Goddam what a great post. Took all the words out of my mouth that I was too lazy to put to paper. Tried to rep...denied.
I agree with a large part of what you said, but ask yourself, how did killing SMU work out for "setting an example" and deterring corruption in college football? The DP shat all over a ton of completely innocent people at SMU, and college football is corrupt as ever. It didn't work then, and it won't work now. If you want to go "big" with reshaping college football, it all starts and ends with the NCAA...
Not really a good equivalent unless we were talking about giving every D-1 school the DP. A better equivalent would be shutting down the entire company, which is exactly what happened. No doubt about it, but that's inevitable when anyone is punished.
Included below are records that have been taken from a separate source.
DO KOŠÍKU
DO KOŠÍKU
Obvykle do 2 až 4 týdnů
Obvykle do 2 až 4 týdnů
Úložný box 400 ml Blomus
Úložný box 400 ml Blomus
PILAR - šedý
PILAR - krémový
Do we not put murderers in prison because we're worried about upsetting their parents?
Some interesting reading on Wikipedia regarding when the death penalty was given to SMU. I'm sure they'll be really hesitant to hand it down again, but this could turn out to be a case that merits it.
Didn't the company die on its own? A better analogy to the DP would be jailing the parents of murderers. Or better yet, the distant cousins of murderers. Overkill that doesn't help anything.